Cueing Orthogonal Attributes—Potential Benefits 


Before looking at what effects prior information does have, it is worth 
considering what sorts of effects it might have. Consider what happens 
when subjects are told about a dimension of a stimulus that is orthogonal 
to the judgment they will make about the stimulus. In one way in which 
prior information might affect processing, the cue allows limited-capacity 
resources to be devoted to the processing of the signal more quickly than 
would have otherwise been possible. This widely accepted account is 
illustrated in figure 4.1, which refers to location cueing; the top panel 
shows the valid-cue condition and the bottom panel shows the no-cue 
condition. After the cue appears, indicating that the second position is 
likely to contain the stimulus, capacity available to the second channel 
is increased.
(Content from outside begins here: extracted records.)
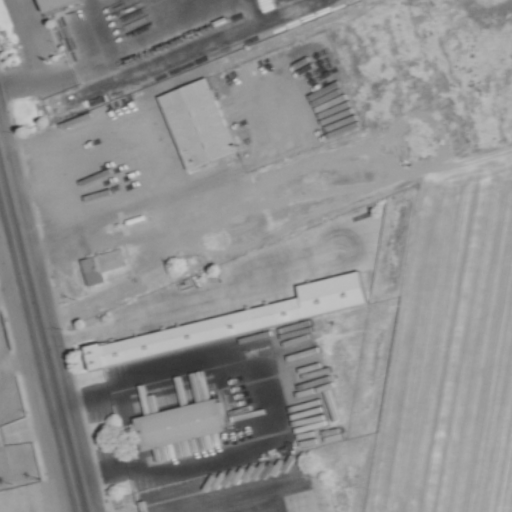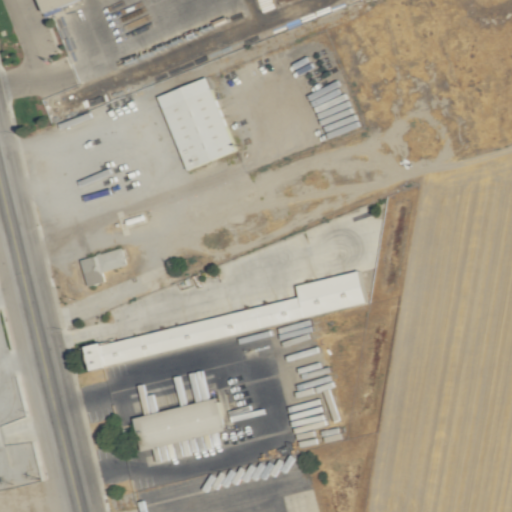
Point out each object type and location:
building: (52, 1)
road: (32, 55)
building: (192, 122)
road: (1, 196)
building: (98, 264)
road: (13, 293)
road: (201, 297)
building: (235, 319)
road: (40, 347)
road: (22, 364)
road: (0, 366)
road: (5, 389)
building: (174, 423)
road: (29, 428)
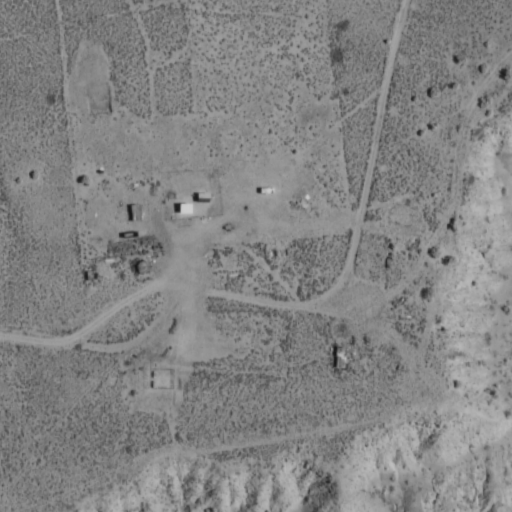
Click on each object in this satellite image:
building: (135, 214)
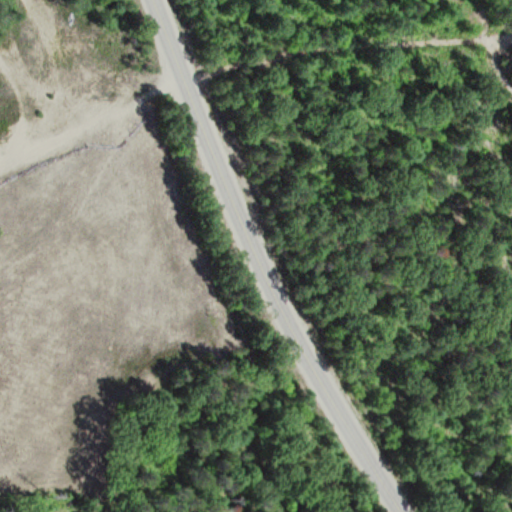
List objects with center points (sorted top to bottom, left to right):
road: (346, 50)
road: (91, 123)
road: (260, 264)
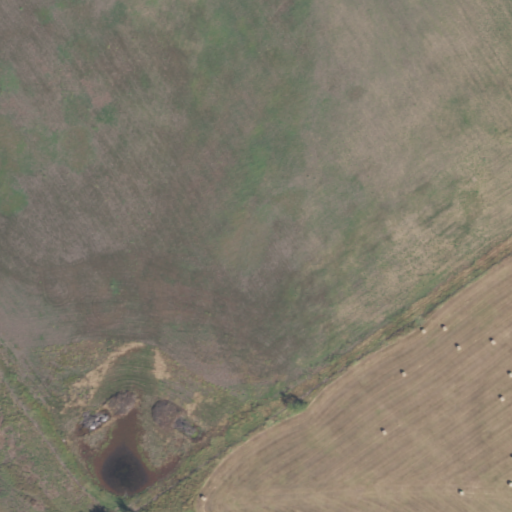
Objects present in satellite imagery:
building: (0, 387)
railway: (14, 501)
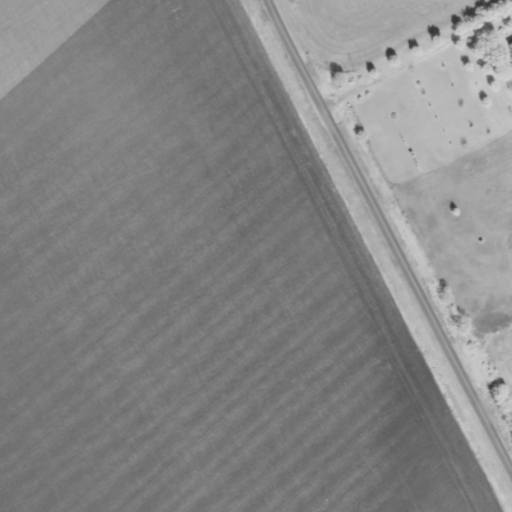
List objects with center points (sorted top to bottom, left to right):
building: (508, 46)
road: (417, 58)
road: (388, 237)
This is represented as a widening of that channel, and has 
the consequence that the stimulus is recognized more quickly than it 
would otherwise be (seen by comparison with the bottom panel). An 
extreme version of this hypothesis would postulate a discrete rather than 
a graded shift of resources, where capacity must be shifted completely 
before processing can proceed. Many investigators suggested accounts of 
this kind for advance information about the location of a visual stimulus 
(Posner, Snyder, and Davidson, 1980; Johnston, McCann, and 
Remington, 1996). This general type of explanation for cueing effects 
will be referred to as a capacity-allocation mechanism. 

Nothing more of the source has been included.